#### ABOUT THIS TASK
Report back every line from the entries below in which the word "VALIATE" occurs.

(Extracted records)
================
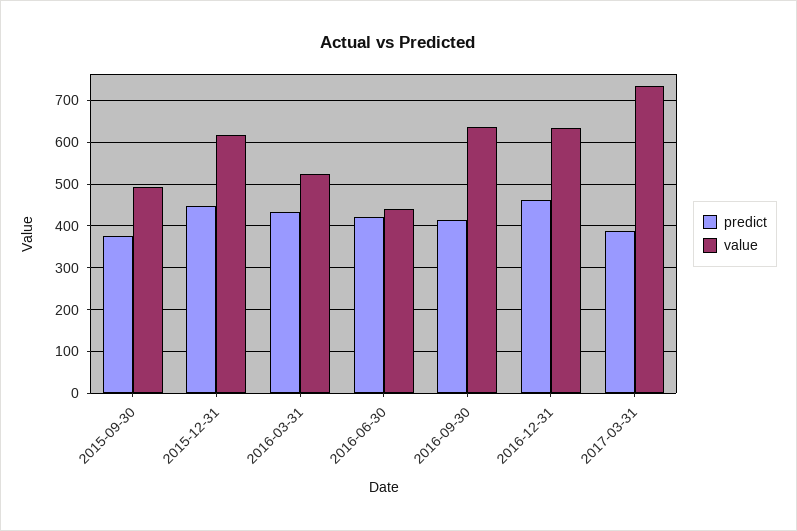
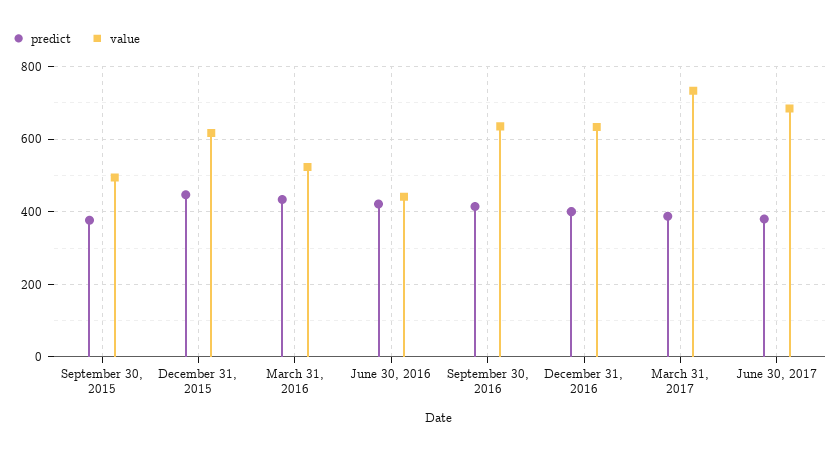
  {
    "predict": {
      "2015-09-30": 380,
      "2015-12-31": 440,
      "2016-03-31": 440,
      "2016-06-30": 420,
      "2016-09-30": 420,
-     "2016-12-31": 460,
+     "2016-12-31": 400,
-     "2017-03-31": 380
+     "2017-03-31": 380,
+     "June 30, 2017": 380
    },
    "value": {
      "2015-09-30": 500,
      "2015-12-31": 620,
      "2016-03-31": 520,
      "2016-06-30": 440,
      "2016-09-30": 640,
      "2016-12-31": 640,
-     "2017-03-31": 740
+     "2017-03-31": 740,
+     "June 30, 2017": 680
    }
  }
================
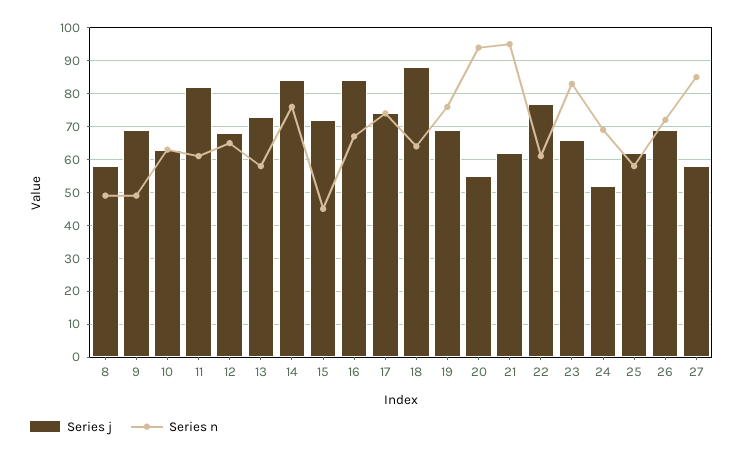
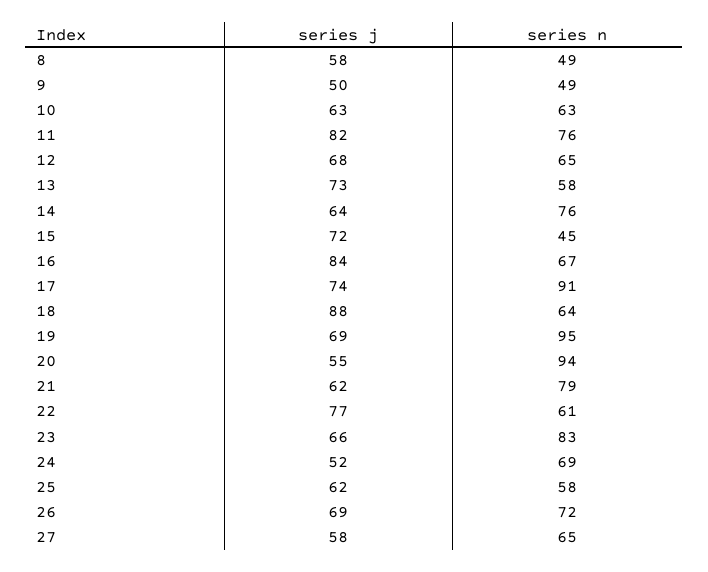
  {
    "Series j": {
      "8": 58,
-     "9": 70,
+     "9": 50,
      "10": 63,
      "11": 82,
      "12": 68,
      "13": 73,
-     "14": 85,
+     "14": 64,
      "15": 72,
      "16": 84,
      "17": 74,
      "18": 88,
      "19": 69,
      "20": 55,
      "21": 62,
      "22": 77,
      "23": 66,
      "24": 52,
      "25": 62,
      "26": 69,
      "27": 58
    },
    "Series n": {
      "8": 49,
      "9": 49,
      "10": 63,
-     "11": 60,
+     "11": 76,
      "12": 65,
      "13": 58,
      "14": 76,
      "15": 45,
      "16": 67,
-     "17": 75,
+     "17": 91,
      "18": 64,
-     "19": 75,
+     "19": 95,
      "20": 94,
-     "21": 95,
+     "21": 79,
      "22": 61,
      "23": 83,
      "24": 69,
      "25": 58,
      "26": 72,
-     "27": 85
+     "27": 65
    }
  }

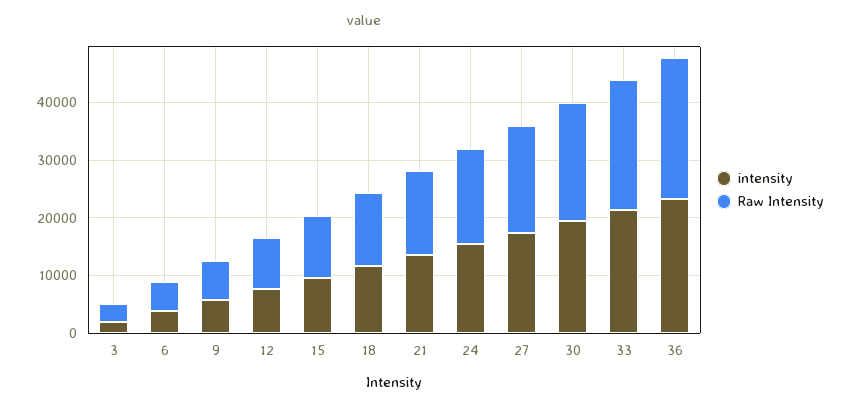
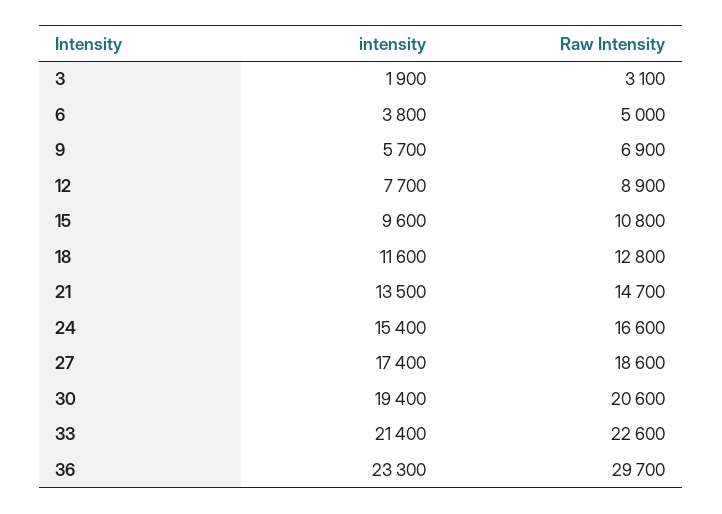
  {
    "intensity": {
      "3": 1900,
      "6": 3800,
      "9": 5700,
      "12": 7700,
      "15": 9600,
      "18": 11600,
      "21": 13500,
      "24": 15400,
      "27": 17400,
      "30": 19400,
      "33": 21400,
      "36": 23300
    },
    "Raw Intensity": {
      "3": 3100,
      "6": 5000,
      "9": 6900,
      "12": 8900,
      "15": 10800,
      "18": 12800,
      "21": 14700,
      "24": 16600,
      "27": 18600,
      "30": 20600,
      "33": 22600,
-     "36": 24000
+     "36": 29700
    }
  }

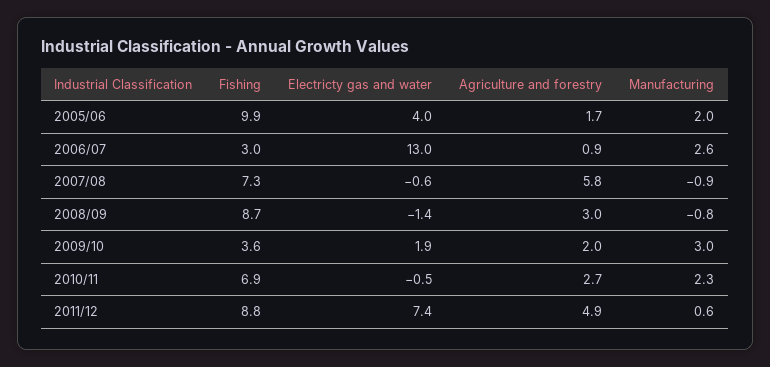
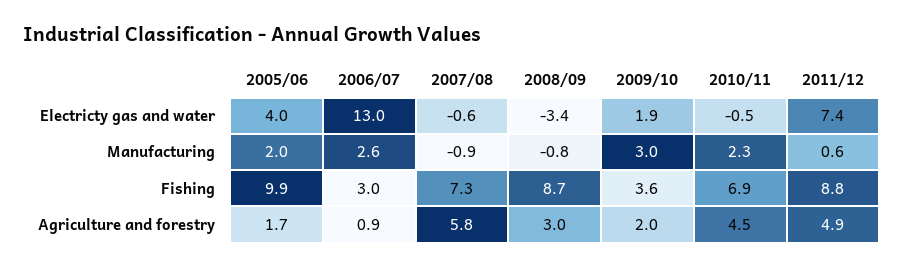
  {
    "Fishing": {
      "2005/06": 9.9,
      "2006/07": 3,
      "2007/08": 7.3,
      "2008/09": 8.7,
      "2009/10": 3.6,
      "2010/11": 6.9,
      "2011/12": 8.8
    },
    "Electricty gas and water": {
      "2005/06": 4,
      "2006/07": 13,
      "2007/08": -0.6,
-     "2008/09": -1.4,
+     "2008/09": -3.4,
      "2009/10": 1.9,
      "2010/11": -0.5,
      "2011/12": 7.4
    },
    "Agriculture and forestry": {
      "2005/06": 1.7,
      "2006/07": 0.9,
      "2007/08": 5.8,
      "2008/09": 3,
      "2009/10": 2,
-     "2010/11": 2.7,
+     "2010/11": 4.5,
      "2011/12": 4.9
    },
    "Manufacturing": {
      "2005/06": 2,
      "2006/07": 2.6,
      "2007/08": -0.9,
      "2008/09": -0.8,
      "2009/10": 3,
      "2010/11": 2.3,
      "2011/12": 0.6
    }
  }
================
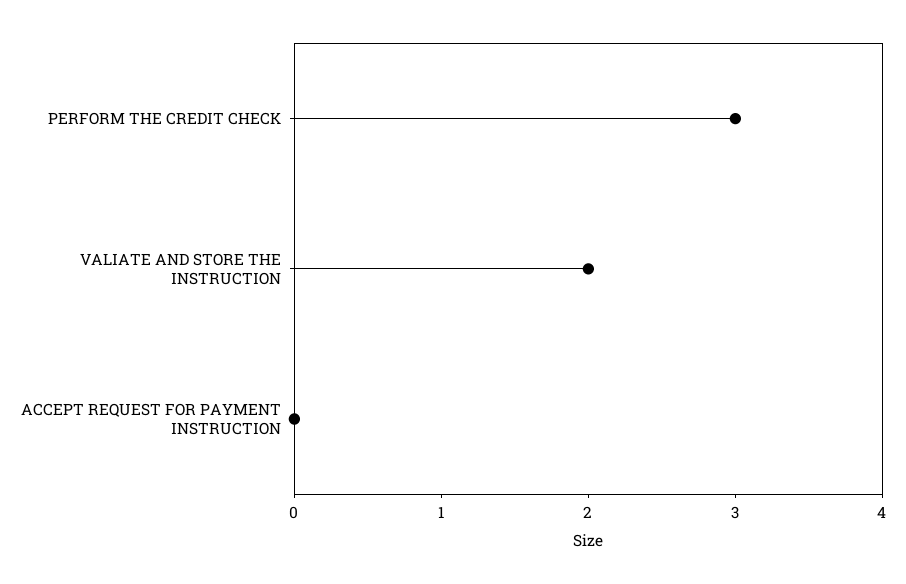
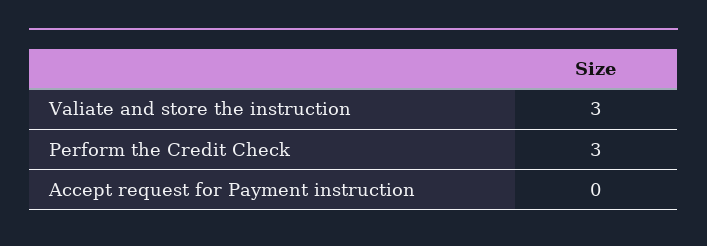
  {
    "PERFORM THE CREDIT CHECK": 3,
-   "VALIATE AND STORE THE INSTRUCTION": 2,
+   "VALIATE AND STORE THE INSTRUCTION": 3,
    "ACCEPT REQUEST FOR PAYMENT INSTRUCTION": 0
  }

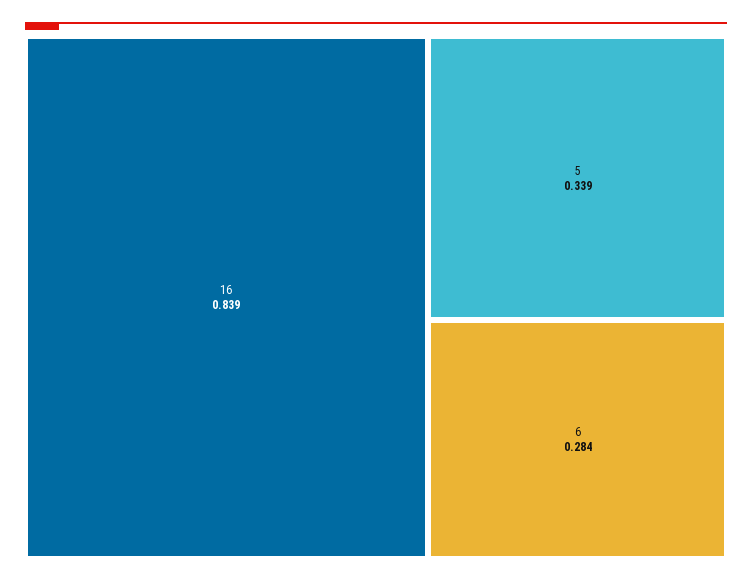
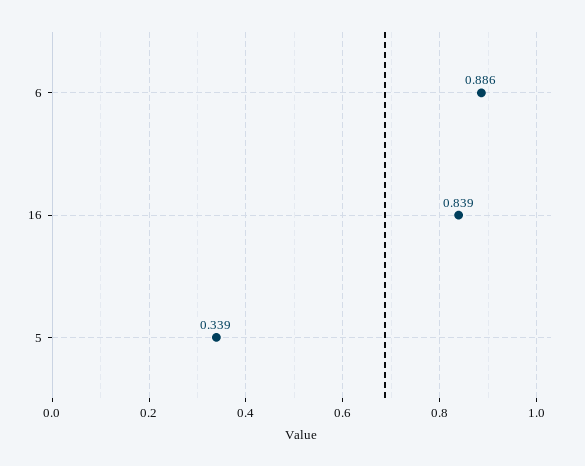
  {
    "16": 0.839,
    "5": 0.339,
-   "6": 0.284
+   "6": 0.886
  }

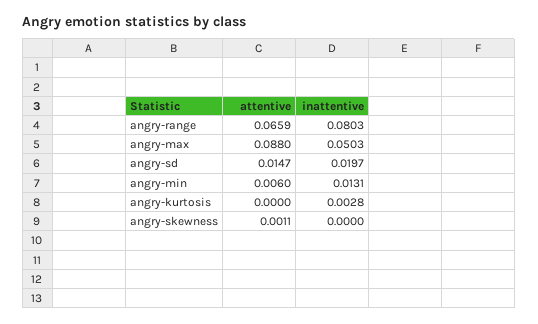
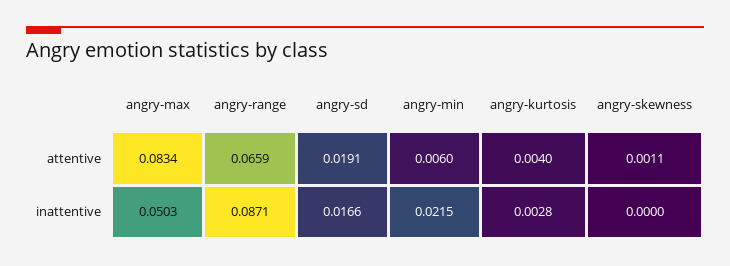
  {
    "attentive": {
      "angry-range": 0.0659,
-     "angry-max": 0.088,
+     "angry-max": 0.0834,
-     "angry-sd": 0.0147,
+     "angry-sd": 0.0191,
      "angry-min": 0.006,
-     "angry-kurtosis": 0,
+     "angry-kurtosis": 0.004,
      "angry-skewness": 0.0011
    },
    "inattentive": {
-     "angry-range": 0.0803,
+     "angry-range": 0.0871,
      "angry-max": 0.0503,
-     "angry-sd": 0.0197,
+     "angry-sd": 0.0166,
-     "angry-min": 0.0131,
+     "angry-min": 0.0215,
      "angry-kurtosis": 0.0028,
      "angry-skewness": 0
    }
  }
================
#### ANSWER BOX
-   "VALIATE AND STORE THE INSTRUCTION": 2,
+   "VALIATE AND STORE THE INSTRUCTION": 3,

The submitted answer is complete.